Specifically, President Trump is seeking a $4.7 billion dollar decrease in the USDA’s discretionary spending budget (a 21% decrease from the 2017 budget). “Discretionary” programs that will absorb these cuts include: research grants, food safety, rural development and conservation and international food aid. In addition, President Trump calls for the reduction of NIH funding by $6 billion dollars (20% of its total budget), as well as a $900 million dollar reduction to the Department of Energy Office of Science and significant reductions to EPA, the National Oceanic and Atmospheric Administration, NASA’s Earth Science funding, and the DOE’s Advanced Research Projects Agency-Energy.
Drastic reductions in the budgets of government agencies involved in research that addresses and solves major problems in agriculture put food and national security at risk. Additionally, ensuring that the U.S. remains a leader in the basic sciences that address human and animal health, the environment, and technological advancement is critical infrastructure and economically sound policy.
Previous administrations have viewed funding of basic and applied research as bipartisan.
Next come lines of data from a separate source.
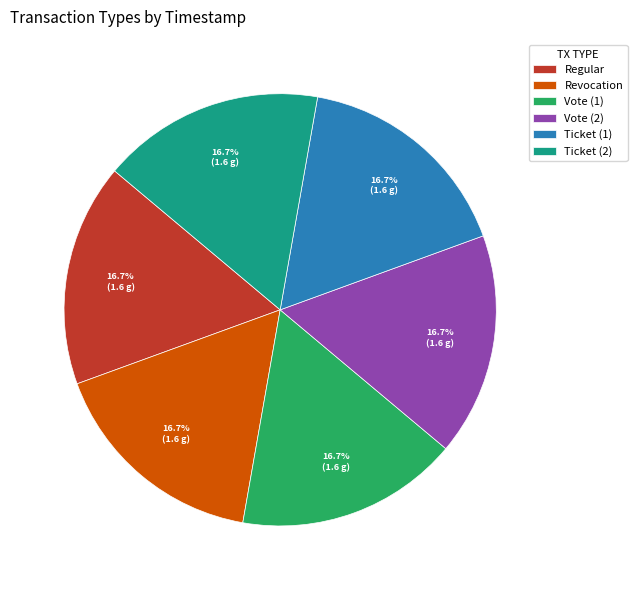

What percentage is NOT represented by Regular?

83.3%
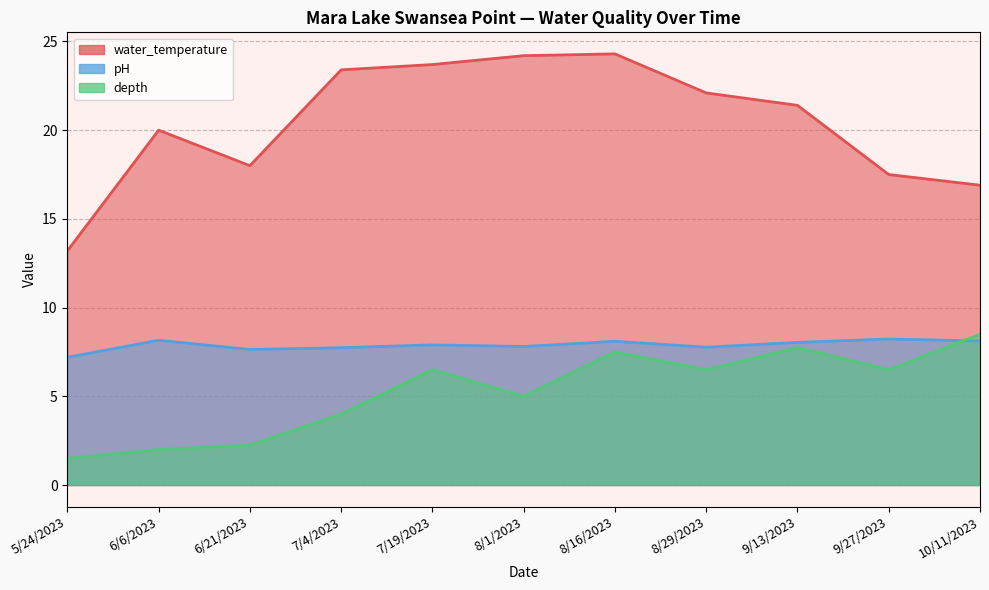

What is the value of the water_temperature point at the 1st from the left?

13.2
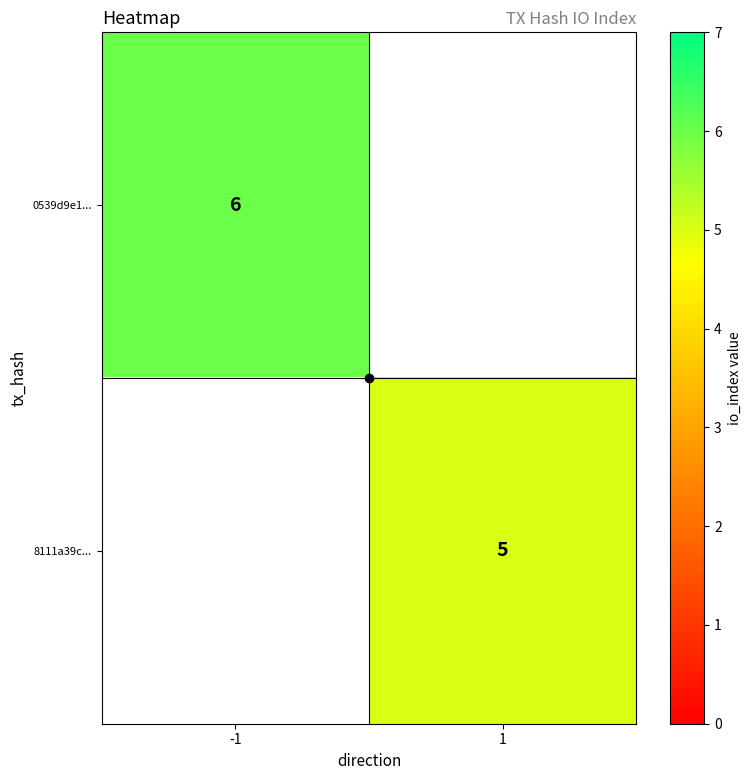

What is the maximum value shown in the chart?

6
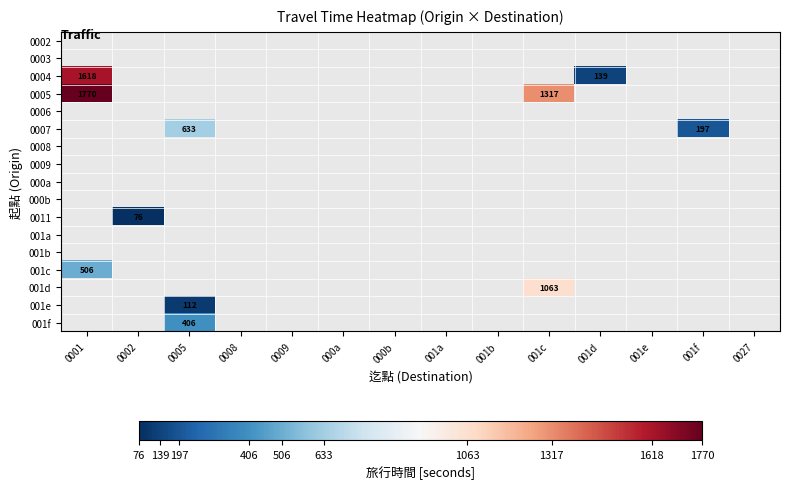

Is the value of 0003 at 0002 greater than the value of 000b at 0008?

No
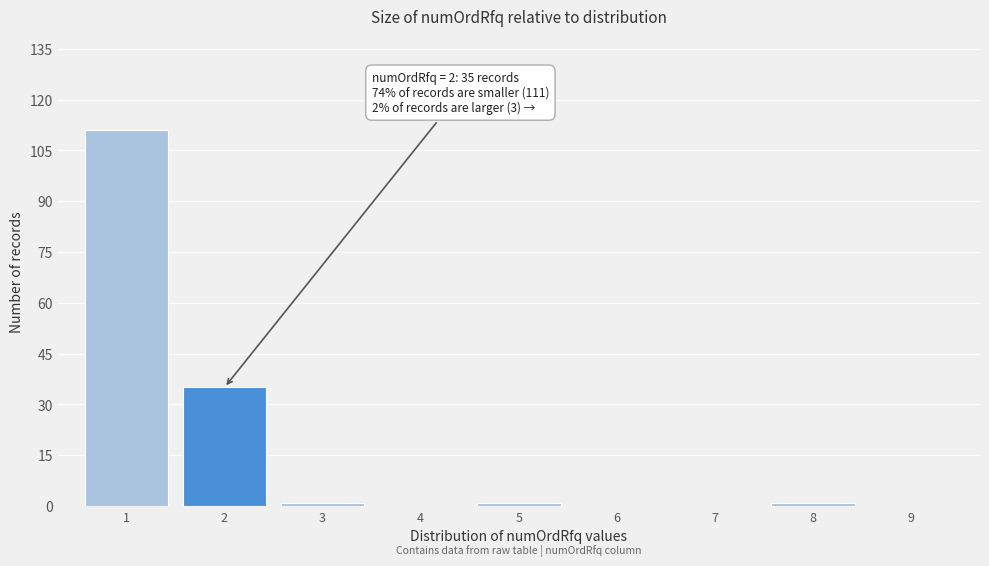

What is the greatest value displayed?

111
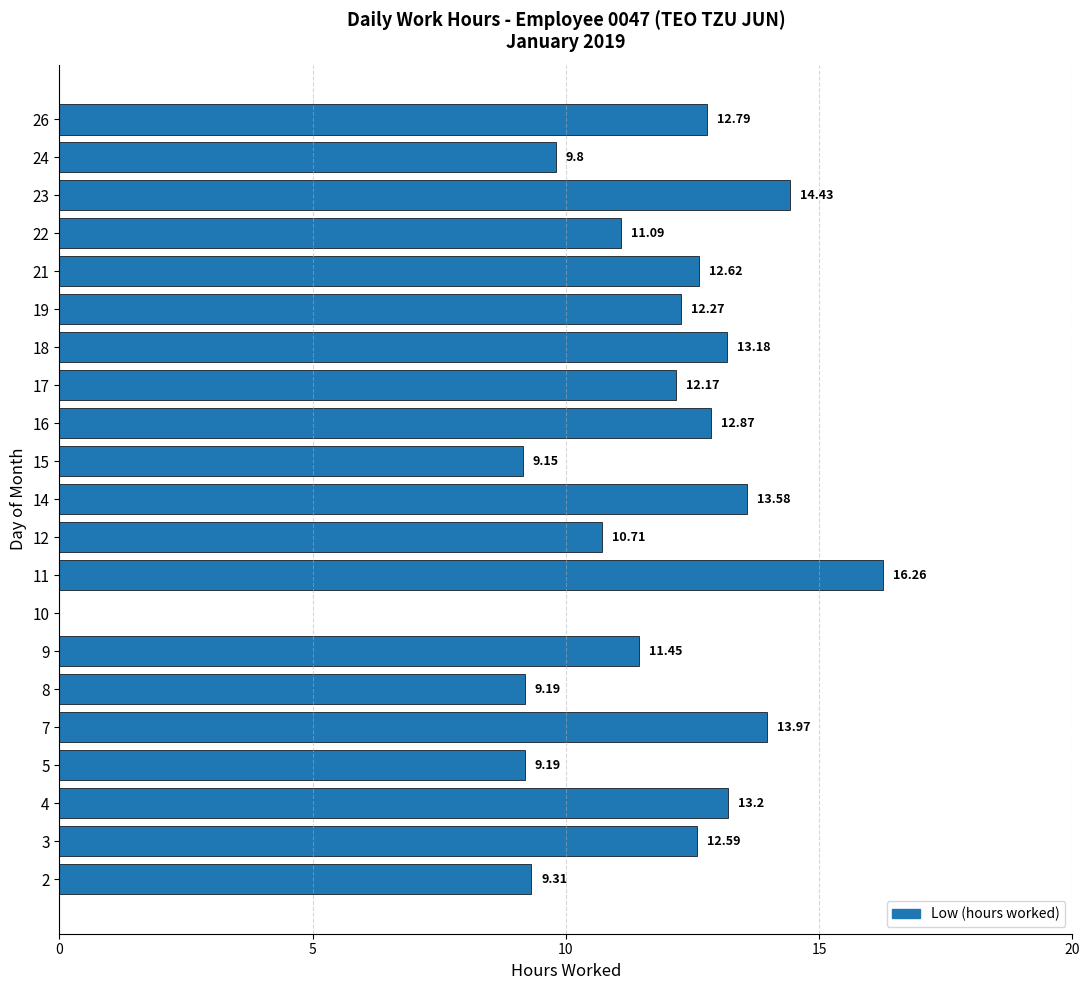

What is the sum of the values at 22 and 26?

23.9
We ask the President and members of Congress to
reconsider these proposed cuts because agriculture and agricultural research funding at the federal level is one of the critical keys to our success as a nation.
We encourage ASAS members to contact their local legislators to voice concerns over the dramatic cuts proposed to federally funded research in the U.S. The American Society of Animal Science whole-heartedly believes that these cuts will impact the U.S.’s position as a global leader in agricultural research.